The below table shows the number of investments for each investor.

df7 <- deals %>%
  select(ID, target_company, sector) %>%
  full_join(investors, by = "ID") %>%
  group_by(investor) %>%  
  dplyr::summarise(nb_of_sector = n_distinct(sector)) %>%
  arrange(desc(nb_of_sector)) %>%
  top_n(10)

knitr::kable(df7, format.args = list(big.mark = ",",scientific = FALSE))
investor nb_of_sector
fonbulucu.com 15
Alesta Yatırım 14
Keiretsu Forum 10
TechOne 9
Kültepe Yatırım 8
Lima Ventures 6
Undisclosed Investor 6
Actera Group 5
Galata Business Angels (GBA) 5
TR Angels 5

CONCLUSION

  • We can see that the first 3 sectors with the most investments, considering the total value, are the E-commerce enabler, Delivery and Logistics and Game sectors. Trendyol and Hepsiburada are the companies that receive the most investment, accounting for 58% of the total investment. The reason for this high rate is that the investment stage of the two companies is “Acquisition”.

  • Although the largest number of investors is in the gaming sector, the investment amount constitutes about 6% of the total investment amount. The main reason for this is that investment stages are mostly “Seed stages”.
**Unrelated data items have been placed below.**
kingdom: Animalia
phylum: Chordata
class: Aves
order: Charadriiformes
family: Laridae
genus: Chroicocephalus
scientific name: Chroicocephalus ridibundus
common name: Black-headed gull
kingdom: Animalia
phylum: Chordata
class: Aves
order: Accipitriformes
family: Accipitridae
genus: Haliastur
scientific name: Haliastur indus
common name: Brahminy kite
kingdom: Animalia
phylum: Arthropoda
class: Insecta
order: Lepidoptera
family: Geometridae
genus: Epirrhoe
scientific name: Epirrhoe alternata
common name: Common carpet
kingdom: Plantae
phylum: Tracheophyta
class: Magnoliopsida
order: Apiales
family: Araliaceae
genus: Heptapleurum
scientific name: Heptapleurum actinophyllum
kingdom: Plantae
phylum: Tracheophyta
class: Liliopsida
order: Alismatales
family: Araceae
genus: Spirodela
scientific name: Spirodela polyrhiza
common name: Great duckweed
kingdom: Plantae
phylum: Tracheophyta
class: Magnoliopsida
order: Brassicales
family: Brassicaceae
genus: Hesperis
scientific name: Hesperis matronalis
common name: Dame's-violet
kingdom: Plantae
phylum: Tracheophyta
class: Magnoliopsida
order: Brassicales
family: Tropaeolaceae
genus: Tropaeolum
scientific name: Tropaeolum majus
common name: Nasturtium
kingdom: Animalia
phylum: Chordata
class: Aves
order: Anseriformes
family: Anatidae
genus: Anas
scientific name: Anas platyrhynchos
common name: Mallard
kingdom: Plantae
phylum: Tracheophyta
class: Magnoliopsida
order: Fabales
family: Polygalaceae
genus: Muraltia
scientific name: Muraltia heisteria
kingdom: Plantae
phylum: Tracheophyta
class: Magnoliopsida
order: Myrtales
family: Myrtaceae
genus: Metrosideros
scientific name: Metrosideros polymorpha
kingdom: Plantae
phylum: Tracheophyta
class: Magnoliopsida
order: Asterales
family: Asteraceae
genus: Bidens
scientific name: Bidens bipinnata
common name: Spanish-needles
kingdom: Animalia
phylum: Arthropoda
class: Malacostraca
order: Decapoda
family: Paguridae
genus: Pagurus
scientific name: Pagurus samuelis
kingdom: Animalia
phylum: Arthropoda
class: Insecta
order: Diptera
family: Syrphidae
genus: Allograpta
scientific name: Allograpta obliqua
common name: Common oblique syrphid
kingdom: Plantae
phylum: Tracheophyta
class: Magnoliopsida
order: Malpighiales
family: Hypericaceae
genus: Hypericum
  • If we look at the investments where the investor is only from Turkey, it constitutes 5% of the entire investment rate and mostly constitutes the investment stage as the “Seed Stage”.

  • When we look at the top 3 companies with the highest number of investors, we see that these are Getir, Dream Games and Akinon. We see that a high percentage of these investors are from outside Turkey.

  • When we look at the companies that invest in more than one sector, we see that these companies are mostly Turkish companies.

  • Finally, although we do not have data from previous years, we think that the pandemic has also affected the sectors invested in in 2021. We see that the E-commerce enabler, Delivery and Logistics sectors have grown significantly with the pandemic.